After many conversations and interviews, empathy is a key component to compassion, and is a skill you can develop. Empathy means to take the perspective of another person and understand their thoughts and emotions. We have a lot of complex processes going on with our brains, and it’s harder than it seems, especially if we’re triggered or feeling a threat. Developing empathy is fundamental to trust, collaboration and perhaps surprisingly, to accountability.
My client “Shelley” said to me last week, “I just don’t get it…Jim gets too involved in the details and slows the team down. He needs to see the big picture faster, or I need to find someone who does.” Shelley is under a lot of pressure, and the stress causes her normally quick pace to speed up. She gets impulsive with decisions and can regret them once they are made. It’s a pattern she working to shift and move toward one that brings her team along with her rather than leaving them 50 steps behind her.

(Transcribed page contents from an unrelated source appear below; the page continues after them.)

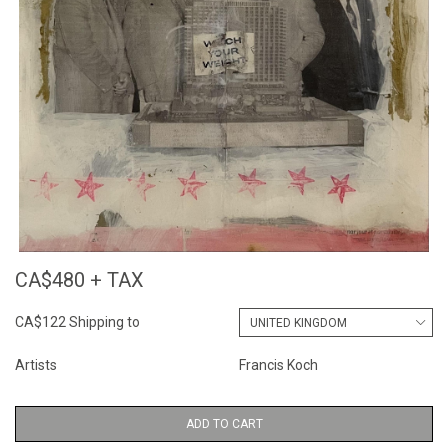
CA$480 + TAX
CA$122 Shipping to
Artists
Francis Koch
ADD TO CART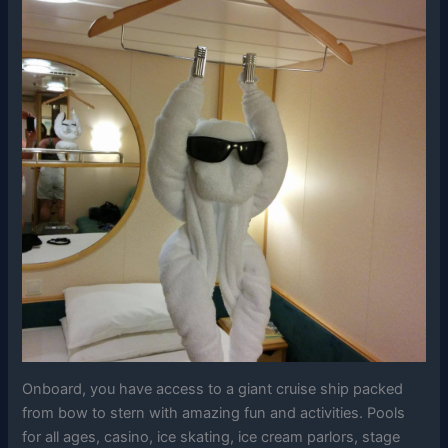
Onboard, you have access to a giant cruise ship packed
from bow to stern with amazing fun and activities. Pools
for all ages, casino, ice skating, ice cream parlors, stage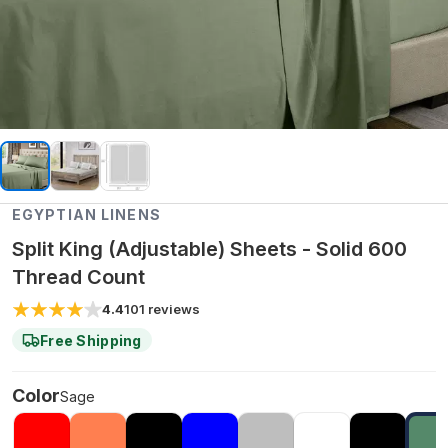
EGYPTIAN LINENS
Split King (Adjustable) Sheets - Solid 600
Thread Count
4.4
101
reviews
Free Shipping
Color
Sage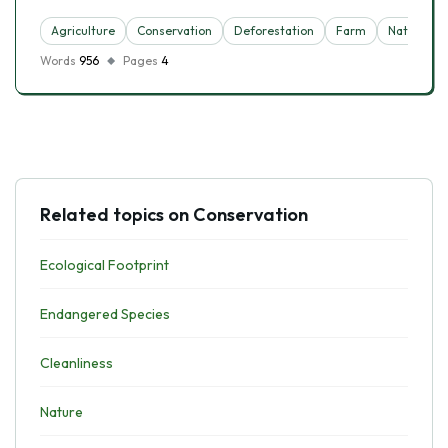
Agriculture
Conservation
Deforestation
Farm
Nature
Words
956
Pages
4
Related topics on Conservation
Ecological Footprint
Endangered Species
Cleanliness
Nature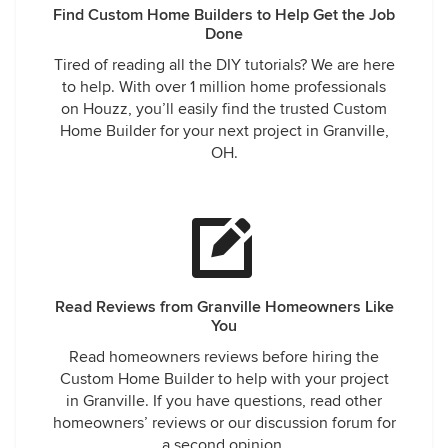
Find Custom Home Builders to Help Get the Job
Done
Tired of reading all the DIY tutorials? We are here
to help. With over 1 million home professionals
on Houzz, you’ll easily find the trusted Custom
Home Builder for your next project in Granville,
OH.
Read Reviews from Granville Homeowners Like
You
Read homeowners reviews before hiring the
Custom Home Builder to help with your project
in Granville. If you have questions, read other
homeowners’ reviews or our discussion forum for
a second opinion.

So exactly how does empathy work? If it means seeing the world as someone else does, empathy means being non-judgmental. Judgment often shows up when others are different than we are, or perhaps where we are vulnerable. If I don’t share the same value of being strategic or fast paced, I run the risk of you not seeing the strengths I do bring since you are using only your lens to see me. In Shelley’s case, she is working to truly hear what Jim needs to be successful to see the big picture, not reacting to her own vulnerability and fear of failing to meet deadlines.
I appreciate the 4-step approach to communication by Marshall Rosenberg which includes, “No matter what others say, we only hear what they are observing, feeling, needing and requesting.” When we listen through this empathic lens, rather than our own feelings and needs, we have a much better opportunity to build trust and get meaningful results for both of us.
“You never really understand a person until you consider things from his point of view, until you climb into his skin and walk around in it.”